Hi Chuzz,
Still do not know why to this day everyone gets hyped up about stock splits.
1. Stocks splits do nothing to shareholder value or I would split my companies stock every week if I could.
2.From my research I have read academic are studies that show a *slight* upward bias for stocks that split, but nothing significant. Even if it was significant, it would cancel itself out over time like the January effect with efficient markets.
3. A company buying its stock back is CLEARLY bullish on the future of the company. Not to say that factors could arise that make Dell have slow pc sells, but the company has "faith" in the future.

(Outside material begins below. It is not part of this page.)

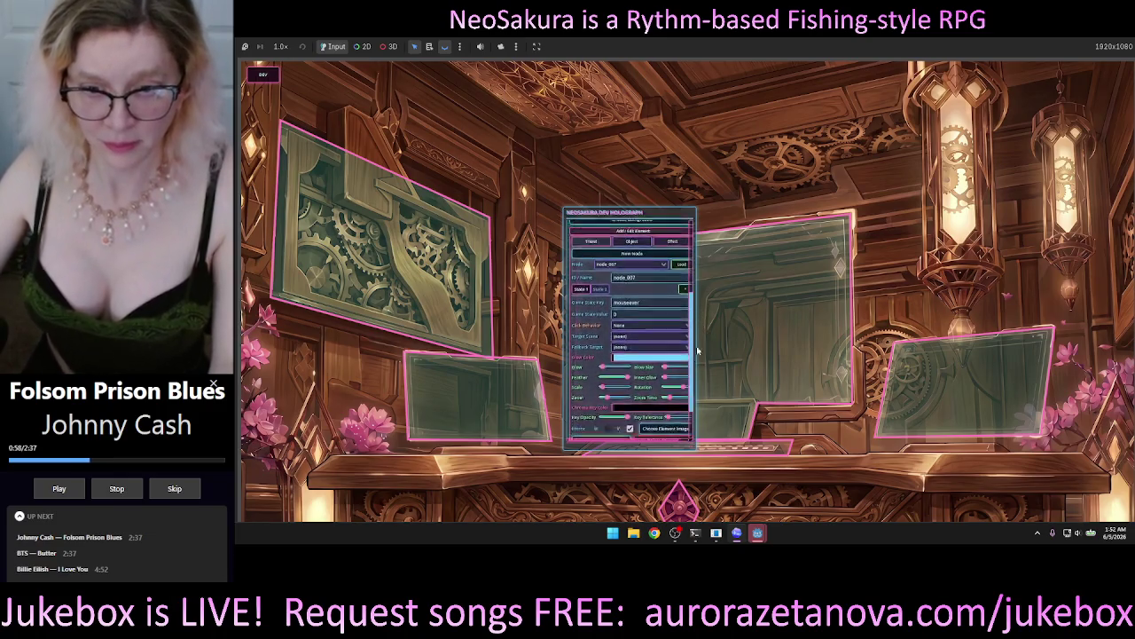
pyautogui.scroll(-2, 697, 351)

4. If I am in charge of Dell and have all this excess cash, I have 3 options basically. a) Invest in money market (t-bills) and not risk the cash.
B) Invest in say a stock portfolio index fund to try and beat t-bills. Or real estate, etc..

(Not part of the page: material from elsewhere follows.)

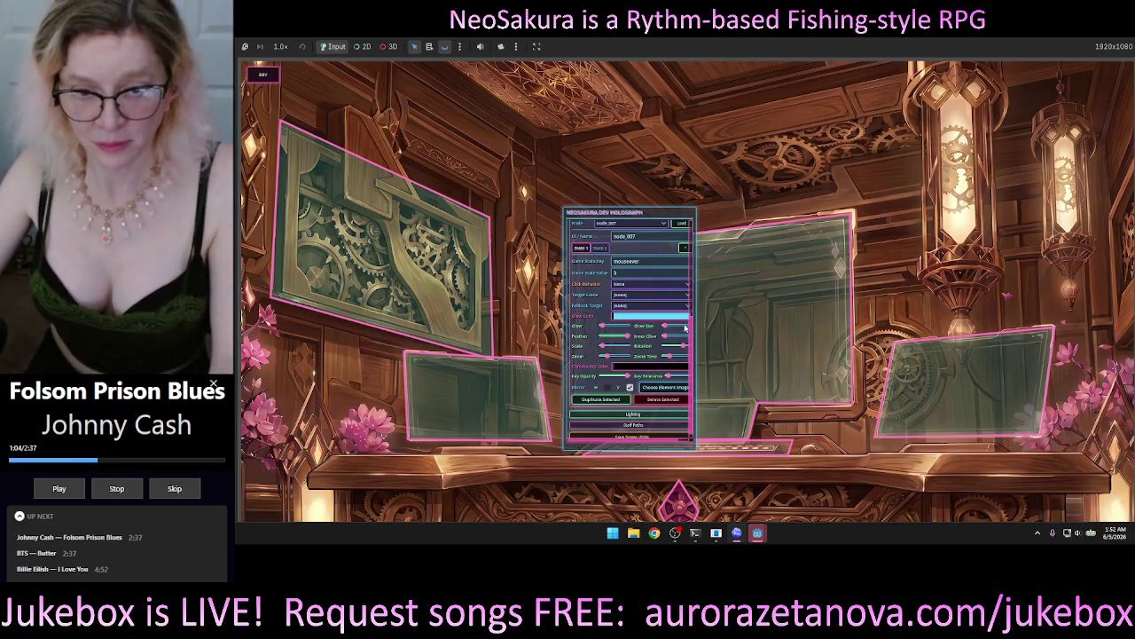
pyautogui.scroll(-1, 692, 357)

C) Take a huge risk and bet it on stock in the company. Think of Dell being an individual investor and betting it all on one stock.

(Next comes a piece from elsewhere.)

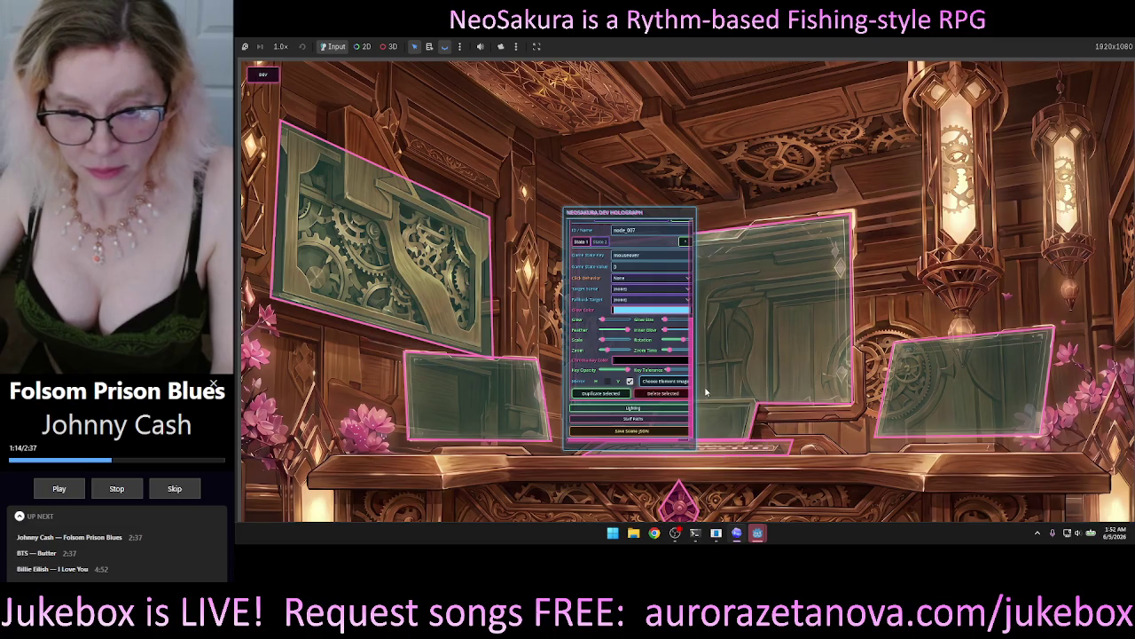
pyautogui.scroll(2, 630, 281)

Thus risk/reward spectrum is there for Dell. Time will tell if buying back shares was a good idea. If Dell keeps surging, the value of the company (assets) will increase, if Dell declines, then the value will decrease for shareholders. BUT, for sure this will make the eps calculations more attractive since there are less shares outstanding.... This is clearly great for stock investors in DEll, cause EPS will go up, all else being constant....... Thoughts??